El cierre de un período y la apertura de otro, trae consigo la posibilidad de la esperanza. Tan es así que con las doce campanadas nos abrazamos para desearnos lo mejor de lo mejor, y nos deshacemos en una larga lista de todo aquello que anhelamos se patentice en la vida del ser amado y del amigo (en el fondo, en la de nosotros mismos), y en lo más profundo de nuestro ser, esos deseos son lanzados al infinito, al Altísimo; a esa fuerza cósmica que las diferentes culturas denominamos de manera distinta, pero que al fin y al cabo representa lo que está por encima de nuestras propias posibilidades y a la que queremos arrancarle hálitos, destellos y visos de la felicidad humana.
Pero, ¿qué es la felicidad? Para mi desconcierto, cuando hace ya muchos años me encontraba en la compleja tarea de escribir un libro acerca de este resbaladizo tema (que salió al mercado en varias ediciones con el título de Ser felices para siempre), hallé tantas variables, tantos conceptos y perspectivas, que caí en la tribulación, y aquel proyecto que buscaba encontrar, en medio del maremagno de autores y de visiones (muchas de ellas impregnadas de filosofías, religiones y nuevas alternativas), un punto medio desde lo académico y lo científico, terminó por ser un ensayo completamente libre de creencias, escuelas, corrientes, ataduras e influencias definitivas, y responder así a mi propia interioridad (traducida en experiencias místicas, vivencias y latidos).

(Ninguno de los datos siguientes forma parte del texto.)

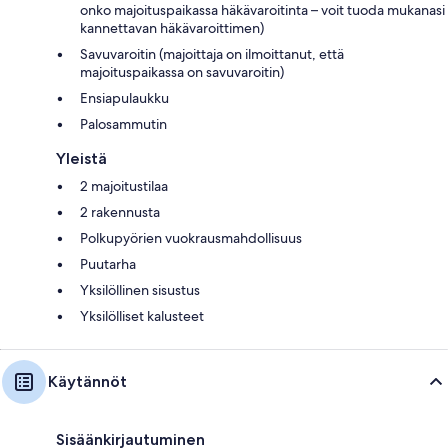
onko majoituspaikassa häkävaroitinta – voit tuoda mukanasi
kannettavan häkävaroittimen)
Savuvaroitin (majoittaja on ilmoittanut, että
majoituspaikassa on savuvaroitin)
Ensiapulaukku
Palosammutin
Yleistä
2 majoitustilaa
2 rakennusta
Polkupyörien vuokrausmahdollisuus
Puutarha
Yksilöllinen sisustus
Yksilölliset kalusteet
Käytännöt
Sisäänkirjautuminen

Luego de trajinar durante largo tiempo con aquellas páginas que fluían a la manera de un portentoso río, como todo (“buen”) ensayo el libro regresó al punto de partida de la disquisición, y la definición de esa categoría dura de roer desde lo epistémico y lo ontológico, quedó en las manos del lector (quizás más habilidosas que las mías). Es decir, luego de mostrarme en mi más obscena interioridad, deslastrado de atavismos y grados, de poses intelectuales y de la verborragia propia del académico que busca siempre pontificar desde su “experticia” y de su método, dejé a la libre una papa caliente que ya amenazaba con quemarme las manos, y que no podía mantener en mi campo ni un minuto más. El libro había llegado a su final.
Felicidad, entre millones de posibilidades (tantas, como personas pueblan este precioso planeta), es el disfrute del ahora, sin más pretensiones que el sentirnos conectados con la totalidad de un universo que nos abraza a cada instante, y que en ese portentoso abrazo nos deja (a su vez) en libertad para ser lo que queramos ser, pero sin más atadura que nuestra propia decisión personal. En pocas palabras: la felicidad está en nuestras manos y es del color de nuestros sueños y anhelos.
En ese abrazo de año nuevo abrazamos a la totalidad del universo (representada por nuestros seres amados), y nos conectarnos con el cosmos. En un solo instante nos cargamos de energía y le decimos al mundo que somos uno y a la vez una humanidad, que se entrega como “un todo” para recobrar así su propia libertad personal y familiar.
Este es el verdadero milagro de la fiesta de fin de año, que no debemos desaprovechar. Se nos abren 365 días para vivir a plenitud, independientemente de los momentos difíciles (o precisamente por la certeza de que ellos vendrán). La vida en su permanente oscilar nos lleva de aquí a allá, y en ese amplio espectro de posibilidades, en ese inmenso abanico de realidades, en esas antípodas que nos obligan a tomar drásticas decisiones (muchas veces dolorosas), se nos cuela también la felicidad.
¿Es posible ser felices para siempre? Todo dependerá de la capacidad que tengamos de hacer del día y de la noche la amalgama perfecta.